I was just so ready to get a house. Jason and I are both such anxious, rule-following oldest children. We paid off our college loans as soon as possible after graduating. We stick to our Mint budget. We take few vacations, and those few are mostly of the “renting a cheap VRBO in Wisconsin” variety. We have been saving for this theoretical house basically as long as we’ve been a couple, which is coming up on seven years. We didn’t start looking until we were truly ready, financially and emotionally. But it turns out the joke’s on us, because it would’ve been much smarter to buy a house five years ago, before the market picked back up. It would’ve been better to be the grasshopper than the ant.
I am embarrassed by how strong my reaction to this has been. I know I am a deeply lucky, privileged person. The fact that I remain for now a renter instead of owner does not make me any less lucky. But this process has left me with an uncomfortable feeling of limbo—a milder version of the feelings of someone who is trying unsuccessfully to have a child, or find a longterm partner. Once you’ve decided you’re ready for a new stage of adulthood, you’re ready. It’s disorienting to have that stage pushed into the distance by circumstances beyond your control.
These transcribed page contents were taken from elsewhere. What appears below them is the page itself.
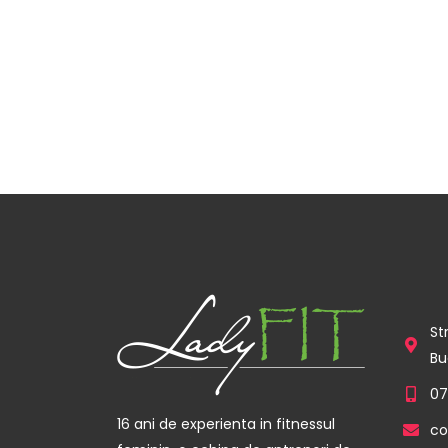
St
Bu
07
16 ani de experienta in fitnessul
co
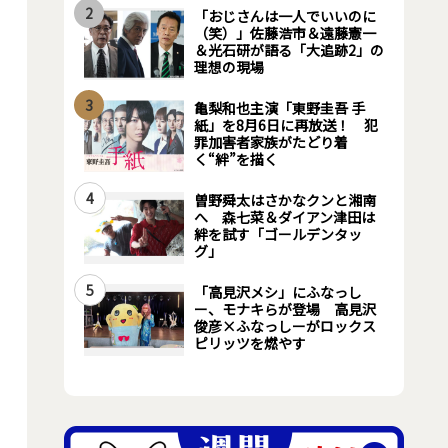
2
「おじさんは一人でいいのに
（笑）」佐藤浩市＆遠藤憲一
＆光石研が語る「大追跡2」の
理想の現場
3
亀梨和也主演「東野圭吾 手
紙」を8月6日に再放送！ 犯
罪加害者家族がたどり着
く“絆”を描く
4
曽野舜太はさかなクンと湘南
へ 森七菜＆ダイアン津田は
絆を試す「ゴールデンタッ
グ」
5
「高見沢メシ」にふなっし
ー、モナキらが登場 高見沢
俊彦×ふなっしーがロックス
ピリッツを燃やす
What I’m left with is a strong desire to give up. To say no thank you to this frenzied market, and to cities in general. No thank you to ambition, to career. To opt out rather than lean in. Reading an interview with Dr. Alexandra Stein, an ex-member of The O., a fringe Marxist-Leninist cult that originated in Twin Cities Co-ops, I found this line oddly resonating: “While she couldn’t quite work out what baked goods or computing had to do with the coming revolution, she didn’t have the mental faculties or the strength to question her way of life.” I thought, “Yeah! I totally get that!” And then I thought, “No, Athena, you’re just burned out from work and house hunting. You’re not in a cult. (Don’t call your dad.)”
The same thing happened while reading Cat Marnell’s How to Murder Your Life. Passages about Marnell’s descent into drug addiction, and the way the addiction made her apathetic towards things she used to care about, I thought, “Yeah! I totally get that!” But then, I also identified with Hannah Horvath in the penultimate episode of GIRLS. When Elijah, on learning that Hannah plans to leave New York to be a professor and raise her baby, sarcastically asks her, “What are you gonna do? Teach? Write? Live in a house?” Hannah answers, “Literally all of those things.” And again I thought, “Yeah! I totally get that!” Basically: I can’t tell my desires from a block of cheese. Both drug addiction and the suburban nuclear family fantasy hold equal temptation. Both have an appealing sense of succumbing; of letting go of a struggle; of giving up.
“Giving up” is a complicated and interesting concept—and one that feels relevant to our current state of affairs. In some ways, it feels like the desire to give up (on ambition, drive, accumulation of wealth and power, etc.) could be a positive reaction against the problematic ideal of “having it all.” Jo Piazza appears to have explored that in depth in her new book, How to be Married. I plan to read it. And I plan to chill the hell out for awhile. Take a break from house hunting, and from other obligations in my life wherever possible. I hear my generation is forgoing mortgages in favor of avocado toast. Maybe I’ll give that a try.